Auch für den von Ferdinand Keller entworfenen Schmuckvorhang wurde überraschend ein Entwurf gefunden. Ausreichend Platz für das neu zu schaffende Gemälde auf Leinwand fand sich im Palais im Großen Garten am Rande des Stadtzentrums. Als das 17 mal 12 Meter große und 400 Kilogramm schwere Kunstwerk fertig war, sollte es zusammengerollt in einem Fußmarsch zur Oper getragen werden. „Es wäre für jeden der Beteiligten eine Ehre gewesen, dort mitzuwirken“, sagt Berger.
Doch der Fußmarsch, immerhin etwa drei Kilometer, fiel wegen eines zeitgleichen Staatsbesuchs aus. Das Tragen des Vorhangs durch die Stadt sollte nicht zelebriert werden: Die DDR-Führungsriege fürchtete, dass dies als Demonstration aufgefasst worden wäre. Stattdessen wurde das Schmuckstück mit einem Bootswagen transportiert und nur auf den letzten Metern in die Oper getragen.

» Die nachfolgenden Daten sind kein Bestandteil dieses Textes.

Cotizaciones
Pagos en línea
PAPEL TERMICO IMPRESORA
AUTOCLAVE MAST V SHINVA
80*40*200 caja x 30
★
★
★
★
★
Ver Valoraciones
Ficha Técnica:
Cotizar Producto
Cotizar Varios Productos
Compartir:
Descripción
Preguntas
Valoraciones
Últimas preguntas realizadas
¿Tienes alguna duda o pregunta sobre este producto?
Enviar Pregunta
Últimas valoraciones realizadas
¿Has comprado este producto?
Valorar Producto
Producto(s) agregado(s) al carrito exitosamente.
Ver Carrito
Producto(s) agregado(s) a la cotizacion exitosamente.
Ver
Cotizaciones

Heute sind der Zuschauerraum, die Foyers und Vestibüle sowie die Außenhülle der Semperoper historisch rekonstruiert, wenn auch mit Anpassungen an ein zeitgemäßes Theater. Unter anderem wurde das Parkett schräg gelegt, es steigt nun an wie im Kino. Und natürlich ist alles, was die Gäste in der Regel nicht sehen, modern: das Hinterhaus mit Bühne und der Funktionsanbau.